A HORA | CIDADES | PÁGINA 8
No Vale, oito servidores são responsáveis por verificar mais de 60 empresas
A defasagem de fiscais agropecuários federais que atuam em aeroportos, portos, indústrias e fronteiras põe em risco a qualidade dos produtos exportados, como os derivados de leite. Problemas de corrupção também preocupam empresários e consumidores.
No Vale do Taquari, aproximadamente 60 empresas são fiscalizadas pelos servidores na produção de leite, ovos, suínos, aves e bovinos. Entre 2013 e 2015, o quadro de fiscais caiu de 17 para oito. Esses são responsáveis por fiscalizar o abate de 800 mil frangos por dia, seis mil suínos, além da produção leiteira e fabricação de ração produzida para esses animais consumirem.
Delegada do Sindicato Nacional dos Fiscais Federais Agropecuários (Anffa) no RS, Consuelo Garrastazu Paixão Côrtes cita a necessidade de repor funcionários. No país, existem em torno de cinco mil servidores. Desses, 500 atuam no RS.
O Mapa ficou 20 anos sem concurso público e, em função disso, o quadro envelheceu. “O último ocorreu 2012, quando foram nomeados 232 profissionais. O déficit em todo país chega a três mil fiscais, 150 só aqui no estado”, informa. Conforme o sindicato, 60% dos fiscais na ativa podem encaminhar a aposentadoria.
Segundo Consuelo, o déficit crescente de fiscais na ativa ameaça a vigilância sanitária nacional e põe em xeque a qualidade dos serviços prestados em centenas de indústrias. No entanto, acredita que a atitude dos fiscais envolvidos na fraude do leite e denunciados pelo Ministério Público Federal (MPF) em março passado por suposto recebimento de propina é isolada e não corresponde com o trabalho dos demais servidores.
No estado, dos 500 fiscais cadastrados pelo Mapa, 11 fiscalizam mais de 30 laticínios, 50 postos de resfriamento e 19 usinas de beneficiamento.
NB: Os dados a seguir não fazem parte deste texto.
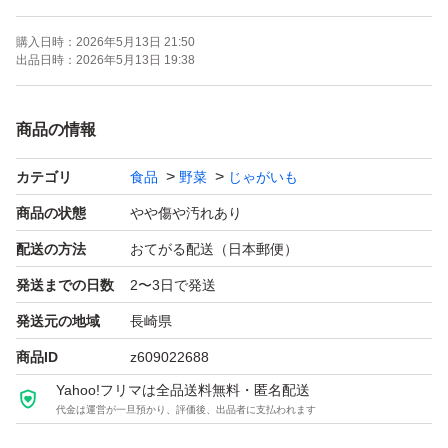
訳あり…形が悪い、一部傷あり、皮が剥けている、自然割
購入日時：
2026年5月13日 21:50
れなど。
出品日時：
2026年5月13日 19:38
鮮度保持のため、多少泥はついています。堀りたて新鮮で
商品の情報
す！
カテゴリ
食品
野菜
じゃがいも
送料無料で発送致します。訳ありのため、ご理解ある方の
商品の状態
やや傷や汚れあり
みお願いします。
配送の方法
おてがる配送（日本郵便）
泥つきです。
発送までの日数
2〜3日で発送
発送元の地域
長崎県
商品ID
z609022688
Yahoo!フリマは全品送料無料・匿名配送
代金は運営が一旦預かり、評価後、出品者に支払われます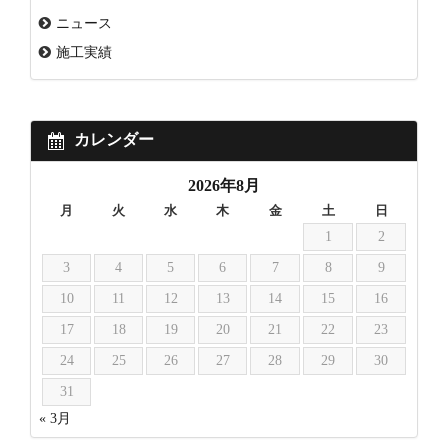
ニュース
施工実績
カレンダー
2026年8月
月
火
水
木
金
土
日
1
2
3
4
5
6
7
8
9
10
11
12
13
14
15
16
17
18
19
20
21
22
23
24
25
26
27
28
29
30
31
« 3月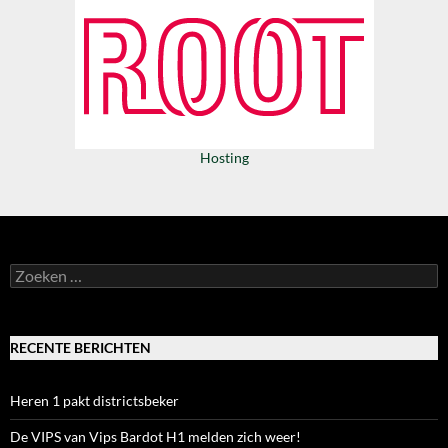
Hosting
Zoeken
naar:
RECENTE BERICHTEN
Heren 1 pakt districtsbeker
De VIPS van Vips Bardot H1 melden zich weer!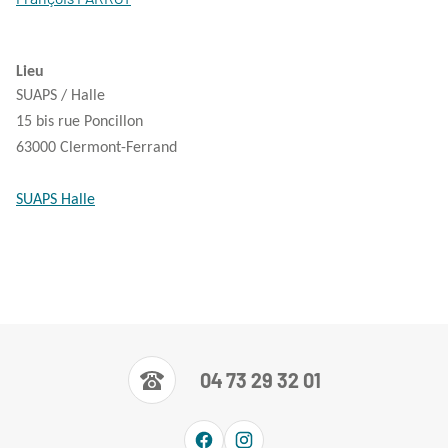
Lieu
SUAPS / Halle
15 bis rue Poncillon
63000 Clermont-Ferrand
SUAPS Halle
04 73 29 32 01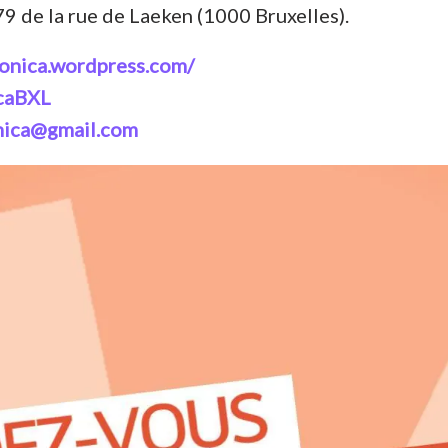
 de la rue de Laeken (1000 Bruxelles).
onica.wordpress.com/
caBXL
nica@gmail.com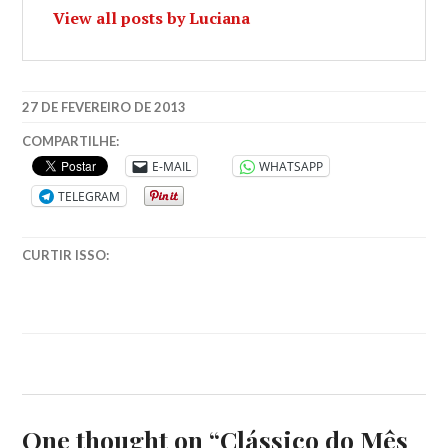
View all posts by Luciana
27 DE FEVEREIRO DE 2013
COMPARTILHE:
E-MAIL
WHATSAPP
TELEGRAM
CURTIR ISSO:
One thought on “
Clássico do Mês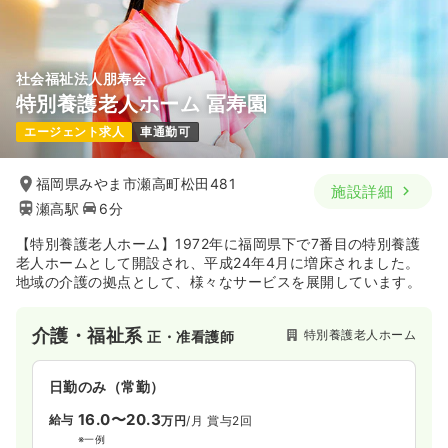
社会福祉法人朋寿会
特別養護老人ホーム 冨寿園
エージェント求人
車通勤可
福岡県みやま市瀬高町松田481
施設詳細
瀬高駅
6分
【特別養護老人ホーム】1972年に福岡県下で7番目の特別養護
老人ホームとして開設され、平成24年4月に増床されました。
地域の介護の拠点として、様々なサービスを展開しています。
介護・福祉系
特別養護老人ホーム
正・准看護師
日勤のみ（常勤）
16.0〜20.3
給与
万円
/月
賞与2回
※一例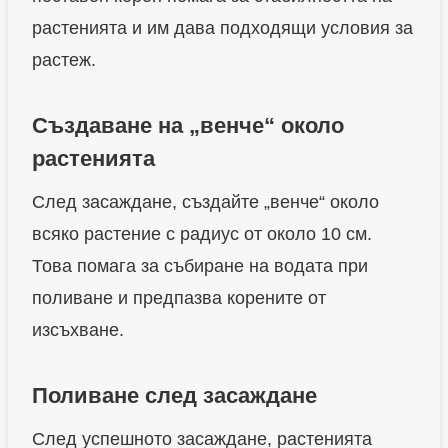
растенията и им дава подходящи условия за
растеж.
Създаване на „венче“ около
растенията
След засаждане, създайте „венче“ около
всяко растение с радиус от около 10 см.
Това помага за събиране на водата при
поливане и предпазва корените от
изсъхване.
Поливане след засаждане
След успешното засаждане, растенията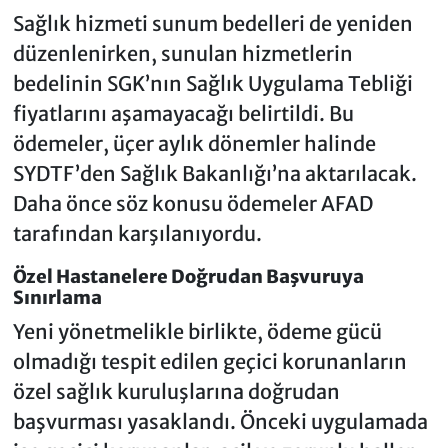
Sağlık hizmeti sunum bedelleri de yeniden
düzenlenirken, sunulan hizmetlerin
bedelinin SGK’nın Sağlık Uygulama Tebliği
fiyatlarını aşamayacağı belirtildi. Bu
ödemeler, üçer aylık dönemler halinde
SYDTF’den Sağlık Bakanlığı’na aktarılacak.
Daha önce söz konusu ödemeler AFAD
tarafından karşılanıyordu.
Özel Hastanelere Doğrudan Başvuruya
Sınırlama
Yeni yönetmelikle birlikte, ödeme gücü
olmadığı tespit edilen geçici korunanların
özel sağlık kuruluşlarına doğrudan
başvurması yasaklandı. Önceki uygulamada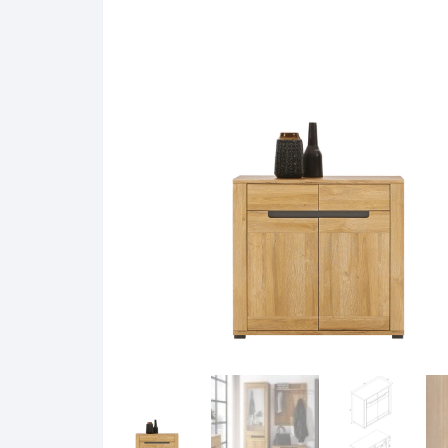
Pakabinamos spintelės
Žurnaliniai staliukai
Miegamieji foteliai
Lovos
Pastatomos spintelės
Komodos/spintelės
Poilsio foteliai-Supa
Čiužin
Stalviršiai
RTV staliukai
Pufai-Minkštasuolia
Spint
Virtuvės priedai
Vitrinos-indaujos
Pufai sėdmaišiai vi
Spint
Kampai – suolai
Darbai-galerija
Darbai-galerija
Spint
valgomojo stalai
Spin
4m
Virtuvės- stalai+kėdės
komplektai
Kampi
Kėdės
Nakti
Baro kėdės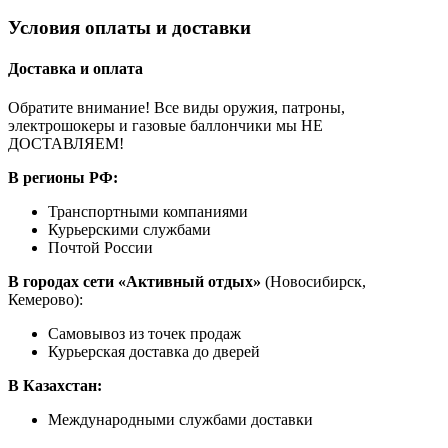
Условия оплаты и доставки
Доставка и оплата
Обратите внимание! Все виды оружия, патроны,
электрошокеры и газовые баллончики мы НЕ
ДОСТАВЛЯЕМ!
В регионы РФ:
Транспортными компаниями
Курьерскими службами
Почтой России
В городах сети «Активный отдых»
(Новосибирск,
Кемерово):
Самовывоз из точек продаж
Курьерская доставка до дверей
В Казахстан:
Международными службами доставки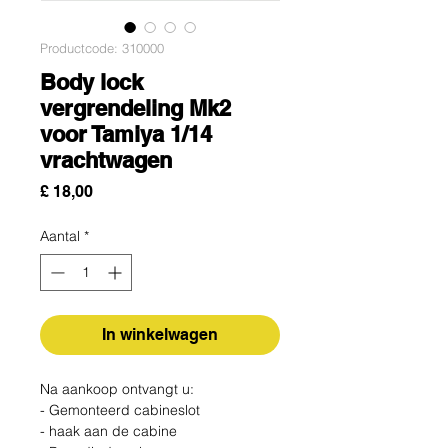
Productcode: 310000
Body lock
vergrendeling Mk2
voor Tamiya 1/14
vrachtwagen
Prijs
£ 18,00
Aantal
*
In winkelwagen
Na aankoop ontvangt u:
- Gemonteerd cabineslot
- haak aan de cabine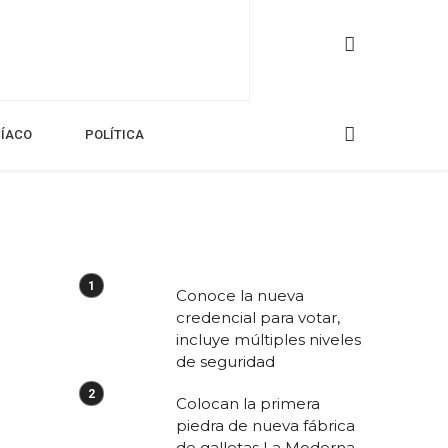
CÍACO
POLÍTICA
Conoce la nueva
credencial para votar,
incluye múltiples niveles
de seguridad
Colocan la primera
piedra de nueva fábrica
de galletas La Moderna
No país, quase 200 profissionais se revezam para fiscalizar 1.480 estabelecimentos que industrializam leite.
Outro fator preocupante é a queda de 58,6% dos recursos do ministério para o pagamento de diárias aos servidores da Superintendência do Mapa no RS. De R$ 1,7 milhão, em 2010, caiu para R$ 722,8 mil, em 2014.
De acordo com a delegada sindical, é preciso trabalhar pelo fortalecimento da categoria, “que atua diariamente para garantir segurança e qualidade dos alimentos que chegam à população brasileira e que são exportados a diversos países.”
Projeto de terceirização
Tramita na Câmara dos Deputados um projeto para autorizar a fiscalização de produtos de origem animal vendidos no país. A intenção é repassar a responsabilidade para médicos-veterinários contratados e pagos pelas próprias empresas.
A Anffa é contrária à terceirização. Para a associação, o projeto desqualificaria o trabalho de fiscalização da categoria. “Não seria adequado o dono da empresa pagar seu próprio médico-veterinário, pois o empresário visa lucro. O fiscal não teria autonomia suficiente para fazer um bom trabalho e rejeitar um produto impróprio para o consumo.”
Esse modelo foi adotado em Santa Catarina e no Paraná. Para a delegada, mostrou-se ineficiente. Conforme a delegada, os países importadores não aceitam comprar os produtos fiscalizados sob esse regime. “Se eles não aceitam, por que aqui internamente nós precisamos comer qualquer coisa?”, questiona.
Como alternativa para melhorar o trabalho de fiscalização, Consuelo destaca a possibilidade de municípios ou o Estado contratar fiscais e esses terem o trabalho supervisionado pelo Mapa.
Ela critica ainda a nomeação de determinadas pessoas para ocupar a superintendência no Mapa do RS. “São trocas políticas que comprometem nosso trabalho. O ministério virou uma moeda de troca.”
Histórico da profissão
A carreira de “fiscal federal agropecuário” existe faz mais de 140 anos, mas só foi oficializada em 2000. Esse reconhecimento determinou que a categoria fosse formada por engenheiros agrônomos, médicos-veterinários, químicos, farmacêuticos e zootecnistas. Antes disso, as atividades de inspeção e fiscalização e controle da defesa agropecuária eram exercidas só por agrônomos e veterinários.
Os fiscais do Mapa também atuam nos campos, dentro de empresas do ramo, em laboratórios e programas agropecuários municipais, estaduais e federais. Por fim, atuam no exterior identificando mercados, divulgando produtos nacionais e intermediando políticas agrícolas. Hoje, há profissionais em Bruxelas, Buenos Aires, Genebra, Moscou, Pequim, Pretória, Tóquio e Washington.